Personal information
- Full name: John Flemming Worbye
- Date of birth: 27 January 1941
- Place of birth: Frederiksberg, Denmark
- Date of death: 13 September 1996 (aged 55)
- Position: Left-back

Youth career
- Hvidovre

Senior career*
- Years: Team / Apps / (Gls)
- 1963–1967: Hvidovre / 105 / (0)
- 1968: Washington Whips / 32 / (0)
- 1970–1971: Karlskoga
- 1972–1973: Hvidovre / 16 / (0)
- Total:  / 153+ / (0)

International career
- 1966–1967: Denmark / 12 / (0)

= John Worbye =

Danish footballer (1941–1996)

John Flemming Worbye (27 January 1941 – 13 September 1996) was a Danish footballer who played as a left-back.

==Club career==
Born in Frederiksberg, Worbye spent most of his career at Hvidovre, having played as a goalkeeper for the youth team. When they brought in fellow goalkeeper Jørgen Henriksen from Dalgas, Worbye switched to left back in order to remain in the team, as transferring between clubs was rare in the amateur era of Danish football. Hvidovre had benefitted from the migration of families from central Copenhagen to the western suburbs after World War II, and the club won the league in 1966 with ten players who had been in the youth team. In the 1967–68 European Cup, he was part of the team that eliminated Switzerland's Basel in the first round and held six-time winners Real Madrid 2–2 in the second round before losing 6–3 on aggregate.

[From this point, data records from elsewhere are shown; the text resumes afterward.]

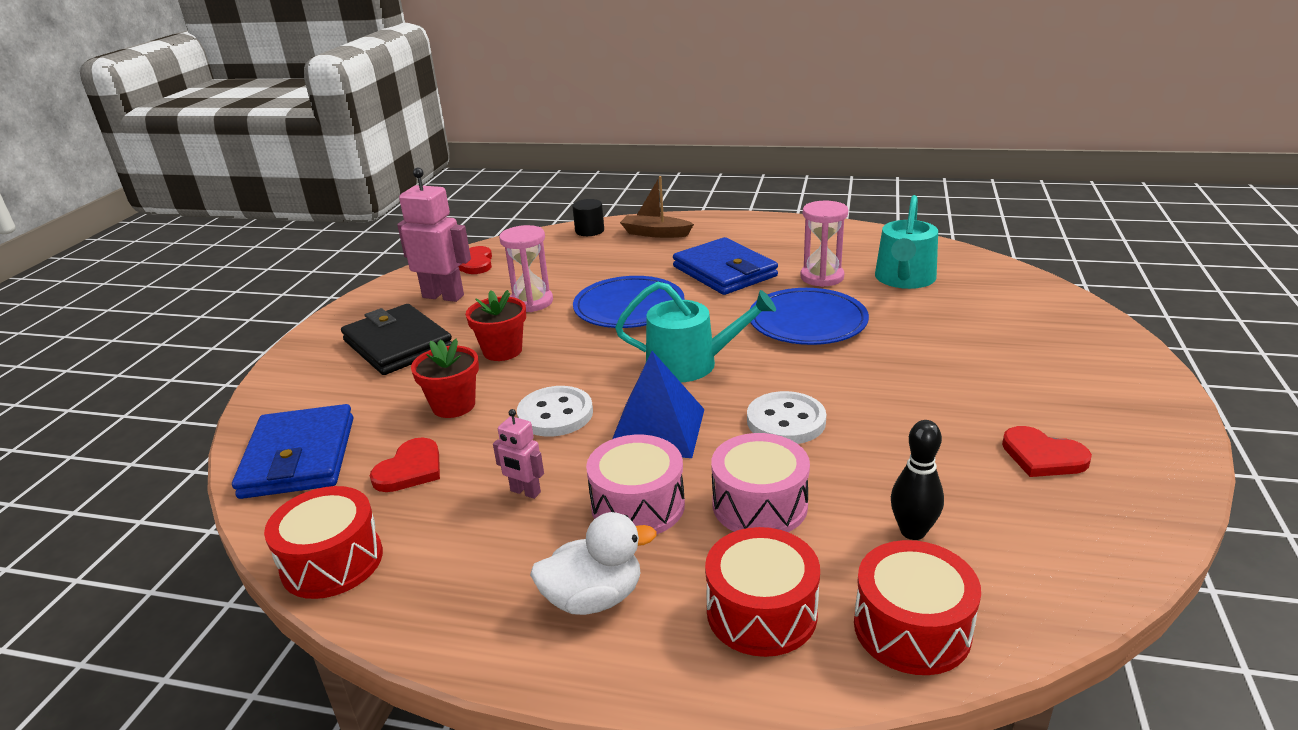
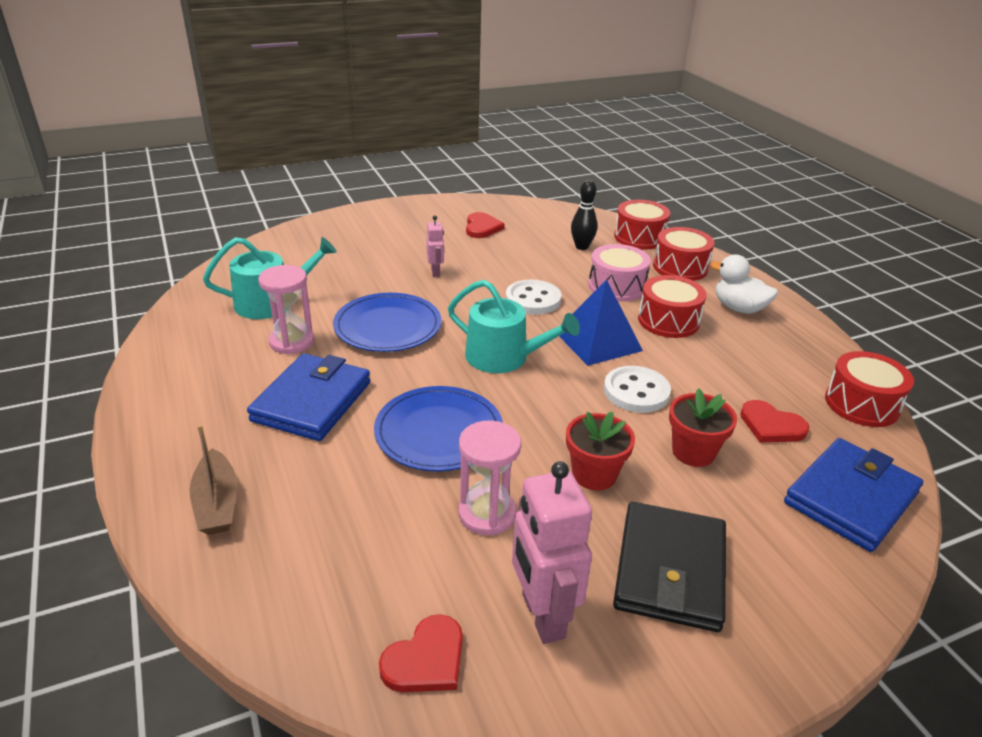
camera: 130 degrees left, 5 degrees up
red heart [370,437,440,492] -> red heart turned 135 degrees counterclockwise [740,400,809,443]
pink robot [493,409,544,499] -> pink robot moved to [427,215,444,277]
black cylinder [572,199,604,236] -> none
pink drum [586,435,685,535] -> red drum [638,275,706,338]
turquoise watering can [615,281,776,382] -> turquoise watering can turned 150 degrees clockwise [448,280,580,373]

In 1968, Worbye played for the Washington Whips of the North American Soccer League. He played all 32 games as the club finished second in the Eastern Conference, and was named in the All-Star Second Team.

==International career==
Worbye won 12 international caps for Denmark, starting with a 6–0 loss away to Hungary on 21 September 1966 in UEFA Euro 1968 qualifying. He was the captain from his fifth game onwards, including a 14–2 friendly win over Iceland on 23 August 1967 at Københavns Idrætspark.